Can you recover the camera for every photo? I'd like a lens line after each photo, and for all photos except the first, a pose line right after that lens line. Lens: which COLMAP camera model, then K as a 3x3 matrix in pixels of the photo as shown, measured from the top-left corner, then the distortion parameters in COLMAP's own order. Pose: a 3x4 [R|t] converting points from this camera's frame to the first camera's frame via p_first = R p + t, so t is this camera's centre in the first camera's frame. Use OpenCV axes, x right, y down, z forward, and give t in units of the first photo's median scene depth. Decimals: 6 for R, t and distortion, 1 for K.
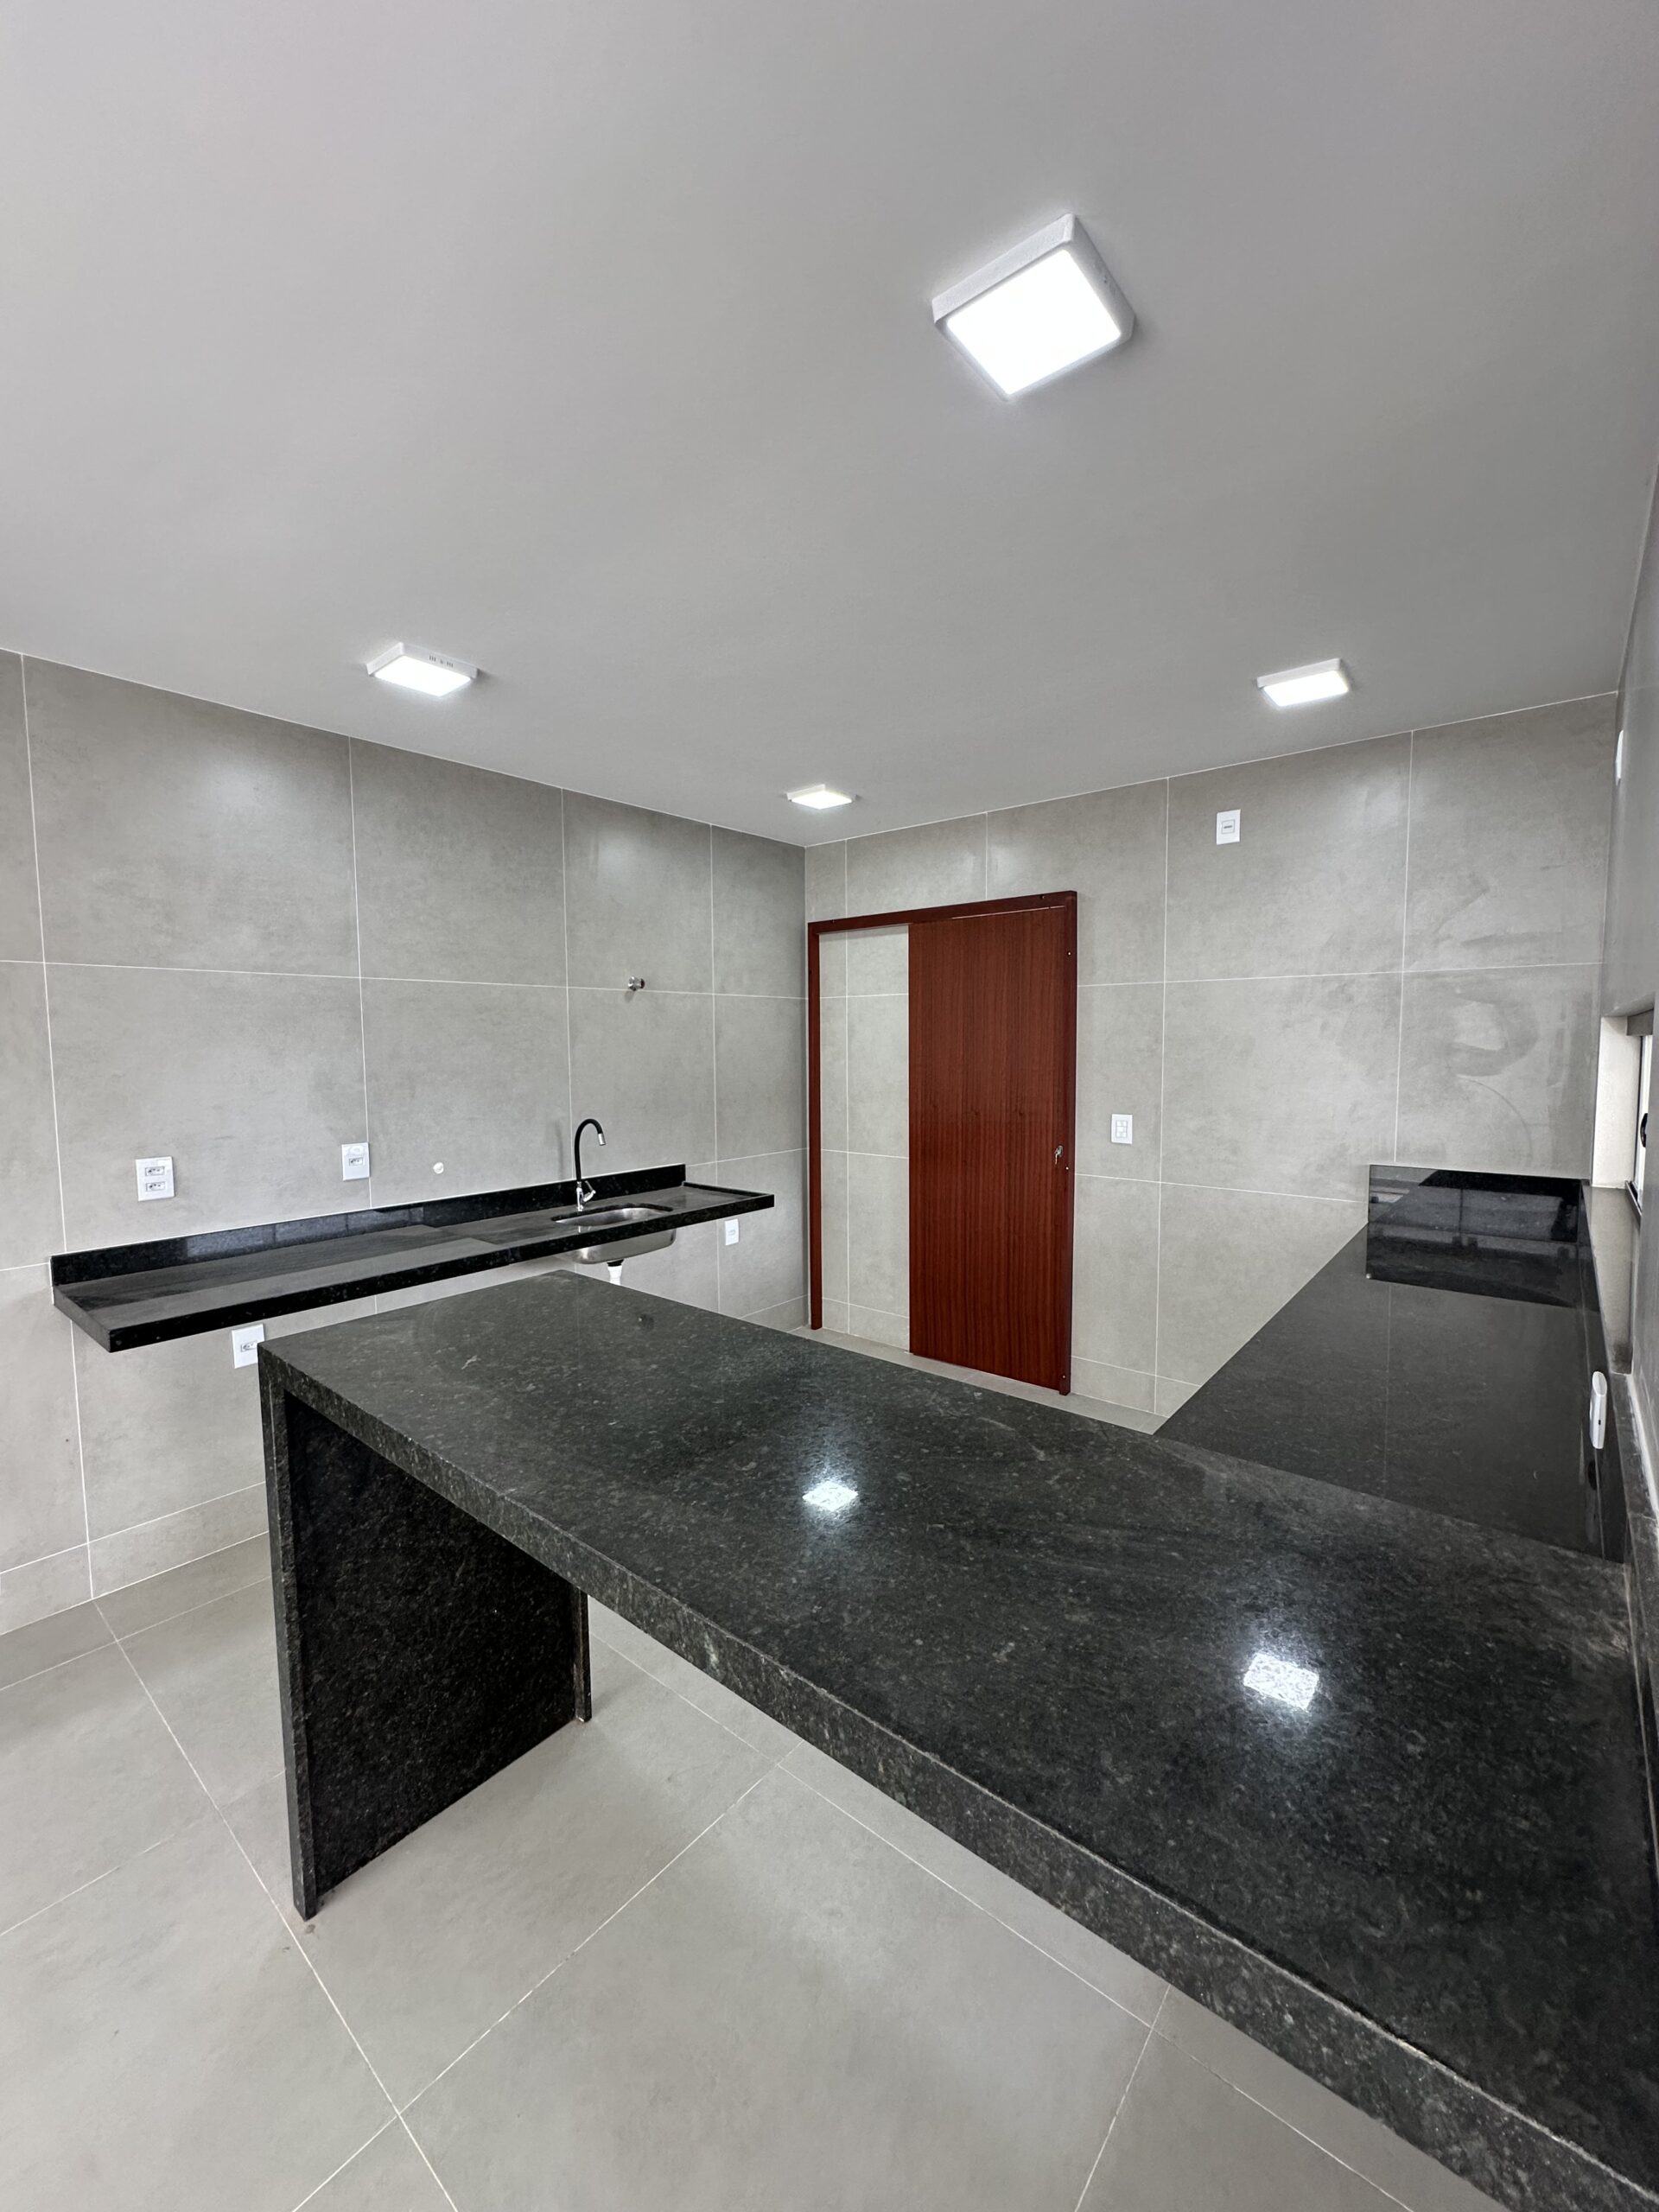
lens RADIAL K [[878.1, 0, 824.9], [0, 878.1, 1098.7], [0, 0, 1]] dist [0.001638, 0.000068]
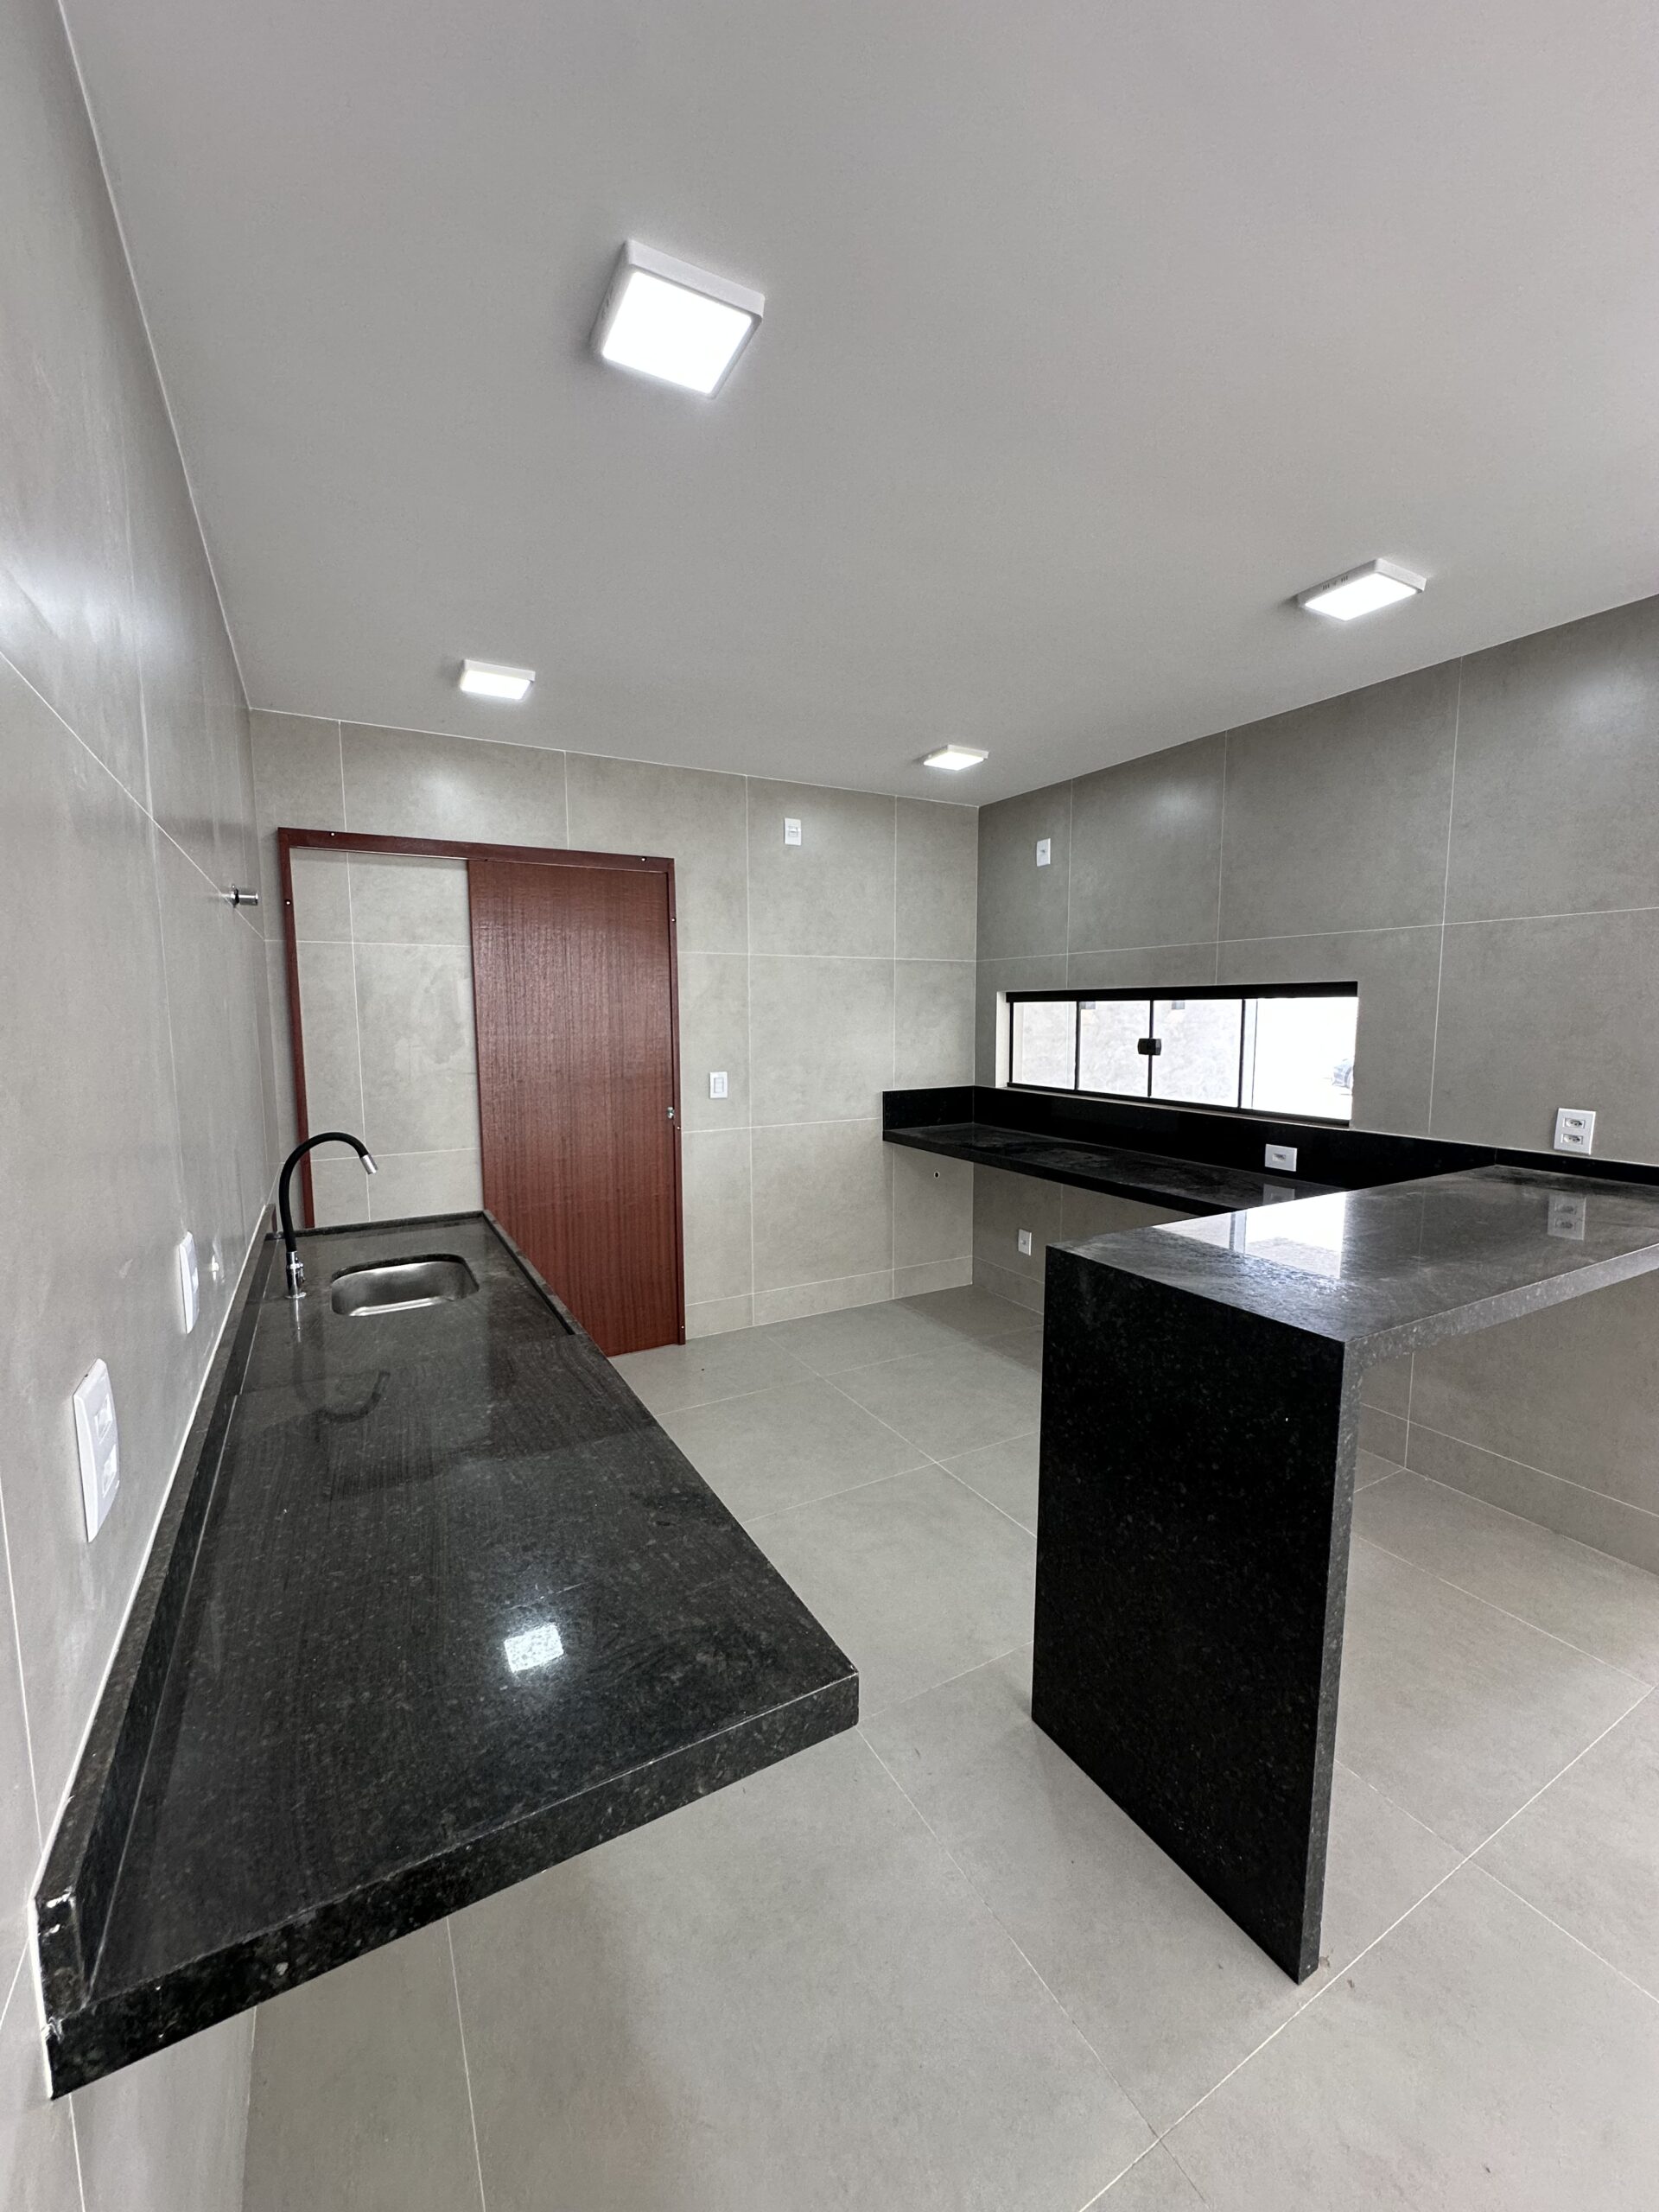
lens RADIAL K [[878.1, 0, 828.6], [0, 878.1, 1109.4], [0, 0, 1]] dist [0.001638, 0.000068]
pose [[0.345252, -0.096273, 0.933559, -0.652712], [0.072702, 0.994479, 0.075669, -0.008871], [-0.935690, 0.041747, 0.350345, 0.482951]]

--- --- ---

_WHAT THE TASK REQUIRES:_
Rewrite all of the material above with "lens line" swapped for "intrinsics line" and everything else left as it is. Don't include the pictures.

_ANSWER BOX:_
Can you recover the camera for every photo? I'd like a intrinsics line after each photo, and for all photos except the first, a pose line right after that intrinsics line. Lens: which COLMAP camera model, then K as a 3x3 matrix in pixels of the photo as shown, measured from the top-left corner, then the distortion parameters in COLMAP's own order. Pose: a 3x4 [R|t] converting points from this camera's frame to the first camera's frame via p_first = R p + t, so t is this camera's centre in the first camera's frame. Use OpenCV axes, x right, y down, z forward, and give t in units of the first photo's median scene depth. Decimals: 6 for R, t and distortion, 1 for K.
lens RADIAL K [[878.1, 0, 824.9], [0, 878.1, 1098.7], [0, 0, 1]] dist [0.001638, 0.000068]
lens RADIAL K [[878.1, 0, 828.6], [0, 878.1, 1109.4], [0, 0, 1]] dist [0.001638, 0.000068]
pose [[0.345252, -0.096273, 0.933559, -0.652712], [0.072702, 0.994479, 0.075669, -0.008871], [-0.935690, 0.041747, 0.350345, 0.482951]]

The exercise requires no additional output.